Kedua, Ketegangan Masalah Agama. Banyak pihak yang
memperkirakan bahwa kebijakan migrasi masyarakat Makian ke Kao
adalah dalam rangka mengimbangi atau sebagai reaksi atas misi
zending (Kristenisasi) yang tampaknya semakin meluas di wilayah
Halmahera, sedangkan isu gunung berapi hanyalah isu saja. Hal ini
berdasarkan alasan bahwa semua penduduk makian memeluk
agama Islam. Alasan yang lain adalah mengapa yang di pilih
Kecamatan Kao yang letaknya sangat jauh dari Pulau Makian karena
masih banyak lahan di Halmahera Tengah dan beberapa pulau lain
yang masih bisa ditempati. Sebagian besar pemeluk agama Kristen
menempati Halmahera Utara, dengan batas wilayah bagian selatan
pemeluk agama Kristen terbesar berada di kecamatan Kao, hal ini
menyebabkan Kecamatan Kao tempat yang strategis dalam
penyebaran misionaris ke Halmahera Selatan.
Ketiga, Perebutan Sumber Daya Alam. Salah satu kekayan
alam di Maluku Utara adalah pertambangan seperti emas dan nikel.
76
Aktivitas pertambangan emas banyak dilakukan di wilayah sekitar
perbatasan antara Kabupaten Halmahera Utara dengan Halmahera
Barat, dan Kecamatan Malifut. Salah satu perusahaan tambang yang
melakukan eksplorasi pertambangan adalah PT Nusa Halmahera
Mineral (NHM). Perusahaan ini mengeksploitasi emas di daerah
Gosowong sejak tahun 1997. Seiring berjalannya waktu, ternyata
NHM ini dianggap merugikan masyarakat sekitarnya, karena
terjadinya konflik yang melibatkan 250 tenaga kerja beragama Islam
dan Kristen di pertambangan PT. NHM di Gosowong, Kecamatan
Kao diberhentikan sejak Oktober 1999. Hal ini terlihat bahwa PT
NHM tidak mau mengambil resiko terhadap dampak yang akan
ditimbulkan dari konflik kedua belah pihak tersebut. PT NHM
mengambil langkah untuk menganti pekerja-pekerja lokal dengan
para pekerja di luar daerah, seperti : Ternate, Manado, Makasar dan
Jawa.
B. Keragaman Agama
Keragaman agama ternyata menimbulkan dilema tersendiri. Di
satu sisi, memberikan kontribusi positif untuk pembangunan bangsa.
Namun di sisi lain keragaman agama dapat juga berpotensi menjadi
sumber konflik di kemudian hari. Konflik bisa saja terjadi. Penyebab
konflik terkadang disebabkan adanya truth claim (klaim kebenaran).

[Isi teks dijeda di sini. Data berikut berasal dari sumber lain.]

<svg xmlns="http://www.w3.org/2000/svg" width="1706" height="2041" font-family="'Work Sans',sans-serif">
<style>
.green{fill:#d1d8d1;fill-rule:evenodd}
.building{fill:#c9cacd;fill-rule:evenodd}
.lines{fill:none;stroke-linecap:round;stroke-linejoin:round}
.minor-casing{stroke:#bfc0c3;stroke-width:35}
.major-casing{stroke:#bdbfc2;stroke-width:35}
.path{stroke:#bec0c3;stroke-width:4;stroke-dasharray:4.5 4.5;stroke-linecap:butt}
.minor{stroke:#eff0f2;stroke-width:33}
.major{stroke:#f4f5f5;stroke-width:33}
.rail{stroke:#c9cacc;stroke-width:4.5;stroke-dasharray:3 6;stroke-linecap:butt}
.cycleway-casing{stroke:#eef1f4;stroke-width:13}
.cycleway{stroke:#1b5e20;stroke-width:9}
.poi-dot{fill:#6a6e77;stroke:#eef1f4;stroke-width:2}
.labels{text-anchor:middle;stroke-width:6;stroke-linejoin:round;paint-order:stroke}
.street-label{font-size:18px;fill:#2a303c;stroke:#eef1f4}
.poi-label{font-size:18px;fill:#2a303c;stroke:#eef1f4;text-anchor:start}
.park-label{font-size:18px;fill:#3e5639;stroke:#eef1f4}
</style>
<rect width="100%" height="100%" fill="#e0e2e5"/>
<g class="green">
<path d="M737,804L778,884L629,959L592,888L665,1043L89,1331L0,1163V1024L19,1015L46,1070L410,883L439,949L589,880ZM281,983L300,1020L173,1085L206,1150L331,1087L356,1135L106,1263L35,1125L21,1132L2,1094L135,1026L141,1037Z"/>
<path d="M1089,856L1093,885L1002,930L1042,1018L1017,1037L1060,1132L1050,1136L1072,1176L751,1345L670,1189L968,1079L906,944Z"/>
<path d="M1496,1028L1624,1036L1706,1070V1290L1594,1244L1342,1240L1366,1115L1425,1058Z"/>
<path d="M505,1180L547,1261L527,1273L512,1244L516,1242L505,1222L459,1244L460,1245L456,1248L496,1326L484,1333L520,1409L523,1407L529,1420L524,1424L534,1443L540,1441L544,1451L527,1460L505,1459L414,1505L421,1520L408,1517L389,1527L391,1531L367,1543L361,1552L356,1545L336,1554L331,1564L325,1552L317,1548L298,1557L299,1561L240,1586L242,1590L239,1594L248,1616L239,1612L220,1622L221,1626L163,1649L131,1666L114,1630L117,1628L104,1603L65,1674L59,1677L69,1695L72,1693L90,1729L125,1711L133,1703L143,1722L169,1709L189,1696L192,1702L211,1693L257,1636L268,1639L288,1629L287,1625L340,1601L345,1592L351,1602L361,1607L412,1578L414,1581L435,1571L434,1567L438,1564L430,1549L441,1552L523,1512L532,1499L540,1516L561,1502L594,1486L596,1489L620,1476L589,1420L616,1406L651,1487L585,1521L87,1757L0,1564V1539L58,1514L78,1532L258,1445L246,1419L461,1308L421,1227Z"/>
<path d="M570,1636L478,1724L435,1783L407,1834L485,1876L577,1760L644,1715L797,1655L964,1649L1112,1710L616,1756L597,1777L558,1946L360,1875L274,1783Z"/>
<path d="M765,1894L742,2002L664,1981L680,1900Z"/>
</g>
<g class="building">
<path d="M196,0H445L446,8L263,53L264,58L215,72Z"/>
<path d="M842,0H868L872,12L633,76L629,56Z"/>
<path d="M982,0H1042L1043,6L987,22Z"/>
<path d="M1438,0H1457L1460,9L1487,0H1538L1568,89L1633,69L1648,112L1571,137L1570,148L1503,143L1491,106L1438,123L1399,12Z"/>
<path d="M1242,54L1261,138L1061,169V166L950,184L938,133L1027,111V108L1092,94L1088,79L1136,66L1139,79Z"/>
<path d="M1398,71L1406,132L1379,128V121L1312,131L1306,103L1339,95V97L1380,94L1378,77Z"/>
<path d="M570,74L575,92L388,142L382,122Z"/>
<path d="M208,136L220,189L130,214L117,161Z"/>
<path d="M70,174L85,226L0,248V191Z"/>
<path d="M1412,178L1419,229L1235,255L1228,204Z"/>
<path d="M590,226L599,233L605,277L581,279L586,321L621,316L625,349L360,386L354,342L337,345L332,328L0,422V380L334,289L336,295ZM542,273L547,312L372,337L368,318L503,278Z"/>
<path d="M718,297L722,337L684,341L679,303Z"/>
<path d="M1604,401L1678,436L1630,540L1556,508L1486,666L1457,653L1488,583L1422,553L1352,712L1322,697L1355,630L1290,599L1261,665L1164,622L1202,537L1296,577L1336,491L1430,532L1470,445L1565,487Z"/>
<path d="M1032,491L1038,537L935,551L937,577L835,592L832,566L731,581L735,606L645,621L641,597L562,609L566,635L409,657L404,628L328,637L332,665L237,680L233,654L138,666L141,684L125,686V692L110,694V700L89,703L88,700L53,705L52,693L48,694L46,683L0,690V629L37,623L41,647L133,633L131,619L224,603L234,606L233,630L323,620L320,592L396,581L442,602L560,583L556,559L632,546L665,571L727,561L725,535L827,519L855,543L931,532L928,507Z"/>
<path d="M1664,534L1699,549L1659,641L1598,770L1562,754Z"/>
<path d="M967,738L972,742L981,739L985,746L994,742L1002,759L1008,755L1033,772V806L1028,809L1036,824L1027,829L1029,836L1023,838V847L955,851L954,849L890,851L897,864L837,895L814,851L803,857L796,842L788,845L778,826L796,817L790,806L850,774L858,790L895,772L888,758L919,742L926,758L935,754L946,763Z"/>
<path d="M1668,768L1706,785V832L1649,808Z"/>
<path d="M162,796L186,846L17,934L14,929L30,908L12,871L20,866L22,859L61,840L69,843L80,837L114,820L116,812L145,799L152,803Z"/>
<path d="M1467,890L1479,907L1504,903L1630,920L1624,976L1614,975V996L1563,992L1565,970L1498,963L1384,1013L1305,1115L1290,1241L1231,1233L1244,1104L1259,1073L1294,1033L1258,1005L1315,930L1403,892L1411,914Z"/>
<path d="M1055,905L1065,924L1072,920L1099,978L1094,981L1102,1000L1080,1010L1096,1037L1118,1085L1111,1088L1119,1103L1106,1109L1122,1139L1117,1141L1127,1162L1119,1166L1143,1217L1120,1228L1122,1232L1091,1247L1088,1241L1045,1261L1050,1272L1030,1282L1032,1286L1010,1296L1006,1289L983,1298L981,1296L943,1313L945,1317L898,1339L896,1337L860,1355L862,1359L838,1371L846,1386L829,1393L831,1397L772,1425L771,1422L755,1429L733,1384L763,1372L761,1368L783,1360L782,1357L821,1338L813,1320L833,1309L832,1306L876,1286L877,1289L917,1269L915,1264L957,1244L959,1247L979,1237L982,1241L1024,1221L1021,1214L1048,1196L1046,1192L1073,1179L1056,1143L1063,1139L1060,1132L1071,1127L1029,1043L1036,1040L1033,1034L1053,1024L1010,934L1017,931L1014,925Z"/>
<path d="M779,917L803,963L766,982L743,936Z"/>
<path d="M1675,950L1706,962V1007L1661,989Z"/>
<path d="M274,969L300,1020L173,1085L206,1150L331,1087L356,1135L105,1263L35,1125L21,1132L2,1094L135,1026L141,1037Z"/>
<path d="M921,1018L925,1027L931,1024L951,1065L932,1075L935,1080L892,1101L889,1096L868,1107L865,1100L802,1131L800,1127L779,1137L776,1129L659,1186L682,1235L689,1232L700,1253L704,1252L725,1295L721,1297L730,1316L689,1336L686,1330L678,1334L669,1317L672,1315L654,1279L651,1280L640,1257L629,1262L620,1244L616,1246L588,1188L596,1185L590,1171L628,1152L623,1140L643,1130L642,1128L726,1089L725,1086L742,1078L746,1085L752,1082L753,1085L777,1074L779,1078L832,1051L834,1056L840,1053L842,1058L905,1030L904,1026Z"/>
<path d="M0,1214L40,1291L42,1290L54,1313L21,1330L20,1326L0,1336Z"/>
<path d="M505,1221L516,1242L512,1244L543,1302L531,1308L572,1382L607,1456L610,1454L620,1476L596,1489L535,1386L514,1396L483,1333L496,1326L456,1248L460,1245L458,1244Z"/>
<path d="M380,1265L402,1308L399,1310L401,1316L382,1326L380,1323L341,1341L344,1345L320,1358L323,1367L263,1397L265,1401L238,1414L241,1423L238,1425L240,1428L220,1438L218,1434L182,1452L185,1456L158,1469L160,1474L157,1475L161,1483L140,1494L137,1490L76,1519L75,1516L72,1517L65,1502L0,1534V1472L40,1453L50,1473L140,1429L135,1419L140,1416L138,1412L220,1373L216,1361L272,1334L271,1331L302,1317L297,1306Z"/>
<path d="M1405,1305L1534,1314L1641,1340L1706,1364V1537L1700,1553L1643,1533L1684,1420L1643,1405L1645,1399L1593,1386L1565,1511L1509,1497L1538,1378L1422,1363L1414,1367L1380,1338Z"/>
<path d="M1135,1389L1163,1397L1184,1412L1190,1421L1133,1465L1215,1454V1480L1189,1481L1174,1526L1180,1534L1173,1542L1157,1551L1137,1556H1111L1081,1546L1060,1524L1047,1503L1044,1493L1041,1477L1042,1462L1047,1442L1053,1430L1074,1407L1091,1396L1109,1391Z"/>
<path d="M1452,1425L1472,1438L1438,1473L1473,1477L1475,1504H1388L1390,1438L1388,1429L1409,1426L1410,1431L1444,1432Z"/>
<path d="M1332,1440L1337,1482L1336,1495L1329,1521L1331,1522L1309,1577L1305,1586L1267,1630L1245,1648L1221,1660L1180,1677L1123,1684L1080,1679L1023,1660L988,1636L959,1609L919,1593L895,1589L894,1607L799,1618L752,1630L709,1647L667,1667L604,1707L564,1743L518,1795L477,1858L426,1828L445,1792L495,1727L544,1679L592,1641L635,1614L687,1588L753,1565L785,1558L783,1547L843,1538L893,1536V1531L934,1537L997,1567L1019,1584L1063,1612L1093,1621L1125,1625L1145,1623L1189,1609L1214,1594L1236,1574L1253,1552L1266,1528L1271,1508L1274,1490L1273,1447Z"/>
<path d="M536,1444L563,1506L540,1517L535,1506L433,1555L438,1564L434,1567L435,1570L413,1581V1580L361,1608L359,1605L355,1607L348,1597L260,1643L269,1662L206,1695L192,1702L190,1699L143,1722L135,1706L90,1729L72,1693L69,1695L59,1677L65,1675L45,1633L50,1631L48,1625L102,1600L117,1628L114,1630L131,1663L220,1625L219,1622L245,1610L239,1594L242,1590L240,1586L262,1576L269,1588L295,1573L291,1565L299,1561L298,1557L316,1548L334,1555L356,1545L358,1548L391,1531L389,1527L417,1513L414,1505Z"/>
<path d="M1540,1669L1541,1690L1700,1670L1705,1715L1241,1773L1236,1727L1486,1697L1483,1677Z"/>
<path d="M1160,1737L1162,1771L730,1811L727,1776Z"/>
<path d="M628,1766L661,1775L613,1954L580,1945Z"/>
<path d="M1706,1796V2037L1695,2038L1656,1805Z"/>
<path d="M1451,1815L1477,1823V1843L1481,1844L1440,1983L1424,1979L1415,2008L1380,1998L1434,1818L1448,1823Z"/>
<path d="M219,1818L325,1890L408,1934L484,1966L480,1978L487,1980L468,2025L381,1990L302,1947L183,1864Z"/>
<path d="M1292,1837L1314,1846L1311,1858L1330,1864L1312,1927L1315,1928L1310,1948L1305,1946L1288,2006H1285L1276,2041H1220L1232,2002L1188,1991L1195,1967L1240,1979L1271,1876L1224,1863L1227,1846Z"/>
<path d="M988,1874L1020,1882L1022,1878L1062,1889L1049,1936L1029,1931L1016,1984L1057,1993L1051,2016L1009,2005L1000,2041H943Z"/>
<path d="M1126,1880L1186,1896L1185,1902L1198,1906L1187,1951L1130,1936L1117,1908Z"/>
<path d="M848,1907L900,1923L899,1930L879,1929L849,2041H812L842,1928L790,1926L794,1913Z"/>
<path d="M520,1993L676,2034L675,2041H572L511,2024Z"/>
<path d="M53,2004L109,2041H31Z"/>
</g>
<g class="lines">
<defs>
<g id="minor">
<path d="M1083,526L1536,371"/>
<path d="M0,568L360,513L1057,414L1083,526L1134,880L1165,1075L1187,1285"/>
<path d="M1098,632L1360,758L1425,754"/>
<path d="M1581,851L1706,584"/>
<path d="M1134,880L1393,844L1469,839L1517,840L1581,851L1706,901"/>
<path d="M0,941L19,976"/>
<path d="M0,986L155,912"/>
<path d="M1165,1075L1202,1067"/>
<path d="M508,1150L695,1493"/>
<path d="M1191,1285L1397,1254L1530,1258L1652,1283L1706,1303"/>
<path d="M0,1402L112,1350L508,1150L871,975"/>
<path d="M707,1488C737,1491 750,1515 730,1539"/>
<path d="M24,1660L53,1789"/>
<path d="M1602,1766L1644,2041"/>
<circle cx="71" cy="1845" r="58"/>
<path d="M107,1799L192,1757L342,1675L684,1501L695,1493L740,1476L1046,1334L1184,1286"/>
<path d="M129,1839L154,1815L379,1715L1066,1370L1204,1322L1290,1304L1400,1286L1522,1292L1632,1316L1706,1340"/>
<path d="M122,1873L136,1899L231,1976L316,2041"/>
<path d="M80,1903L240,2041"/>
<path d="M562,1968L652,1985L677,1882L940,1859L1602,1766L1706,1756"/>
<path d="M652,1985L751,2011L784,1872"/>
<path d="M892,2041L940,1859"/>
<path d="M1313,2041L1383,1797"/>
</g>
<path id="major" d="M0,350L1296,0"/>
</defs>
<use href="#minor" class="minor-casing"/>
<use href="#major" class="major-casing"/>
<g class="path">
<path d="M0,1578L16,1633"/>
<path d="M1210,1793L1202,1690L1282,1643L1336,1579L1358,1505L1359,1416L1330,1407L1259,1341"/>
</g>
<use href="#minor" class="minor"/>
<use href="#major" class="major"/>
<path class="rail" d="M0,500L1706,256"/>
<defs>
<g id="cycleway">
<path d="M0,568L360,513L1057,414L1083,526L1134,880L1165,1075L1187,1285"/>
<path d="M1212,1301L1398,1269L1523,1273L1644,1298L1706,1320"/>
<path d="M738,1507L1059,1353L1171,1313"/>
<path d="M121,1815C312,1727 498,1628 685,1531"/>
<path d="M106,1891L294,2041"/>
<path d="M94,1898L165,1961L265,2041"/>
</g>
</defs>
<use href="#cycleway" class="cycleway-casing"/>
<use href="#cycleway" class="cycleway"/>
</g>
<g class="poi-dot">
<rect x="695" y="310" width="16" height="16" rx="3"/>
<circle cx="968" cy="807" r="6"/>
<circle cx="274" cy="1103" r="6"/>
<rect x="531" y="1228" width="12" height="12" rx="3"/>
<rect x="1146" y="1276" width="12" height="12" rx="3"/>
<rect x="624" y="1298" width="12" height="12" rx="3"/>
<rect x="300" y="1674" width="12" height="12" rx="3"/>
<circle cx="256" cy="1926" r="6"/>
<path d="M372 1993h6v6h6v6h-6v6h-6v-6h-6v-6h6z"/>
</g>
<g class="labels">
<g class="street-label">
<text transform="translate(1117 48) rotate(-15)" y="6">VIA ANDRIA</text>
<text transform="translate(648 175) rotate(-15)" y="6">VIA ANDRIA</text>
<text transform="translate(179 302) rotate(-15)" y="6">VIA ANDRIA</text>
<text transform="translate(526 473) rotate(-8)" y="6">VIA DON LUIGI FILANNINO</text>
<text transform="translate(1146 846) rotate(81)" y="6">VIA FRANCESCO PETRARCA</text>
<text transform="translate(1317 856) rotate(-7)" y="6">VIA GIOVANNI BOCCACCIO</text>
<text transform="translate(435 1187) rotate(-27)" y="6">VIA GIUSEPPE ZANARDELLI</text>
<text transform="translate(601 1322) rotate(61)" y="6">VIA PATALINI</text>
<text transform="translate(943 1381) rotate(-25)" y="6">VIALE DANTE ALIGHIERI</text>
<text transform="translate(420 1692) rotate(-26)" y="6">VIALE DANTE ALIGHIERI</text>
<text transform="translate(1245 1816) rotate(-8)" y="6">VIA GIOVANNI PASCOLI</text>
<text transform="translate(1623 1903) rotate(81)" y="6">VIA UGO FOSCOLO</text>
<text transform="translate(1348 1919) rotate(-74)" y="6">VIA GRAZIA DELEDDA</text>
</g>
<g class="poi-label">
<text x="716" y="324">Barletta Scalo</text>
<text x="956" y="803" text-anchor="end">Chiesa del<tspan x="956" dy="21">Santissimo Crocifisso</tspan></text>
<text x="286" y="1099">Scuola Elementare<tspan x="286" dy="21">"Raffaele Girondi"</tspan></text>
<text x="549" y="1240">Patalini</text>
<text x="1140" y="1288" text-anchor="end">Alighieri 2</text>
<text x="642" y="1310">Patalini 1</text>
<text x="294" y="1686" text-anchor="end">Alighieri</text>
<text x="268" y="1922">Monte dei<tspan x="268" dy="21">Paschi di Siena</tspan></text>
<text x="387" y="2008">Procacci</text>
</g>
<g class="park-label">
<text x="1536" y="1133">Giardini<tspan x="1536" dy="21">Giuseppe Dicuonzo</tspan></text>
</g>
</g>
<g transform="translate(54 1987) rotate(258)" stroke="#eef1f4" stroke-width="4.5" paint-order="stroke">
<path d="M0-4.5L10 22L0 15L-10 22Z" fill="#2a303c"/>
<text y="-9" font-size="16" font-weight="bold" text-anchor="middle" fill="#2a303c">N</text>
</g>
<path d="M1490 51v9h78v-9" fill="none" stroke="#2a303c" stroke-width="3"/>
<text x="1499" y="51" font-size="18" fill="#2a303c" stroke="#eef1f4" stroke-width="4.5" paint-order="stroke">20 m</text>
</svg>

Namun yang paling banyak terjadi, konflik lebih dipicu oleh unsur-unsur
yang tak berkaitan dengan ajaran agama sama sekali. Konflik
77
sesungguhnya dipicu oleh persoalan ekonomi, sosial dan politik, yang
selanjutnya di blow up menjadi konflik (ajaran) agama.
Kerukunan hidup umat beragama adalah terbinanya
keseimbangan antara hak dan kewajiban dari setiap umat beragama.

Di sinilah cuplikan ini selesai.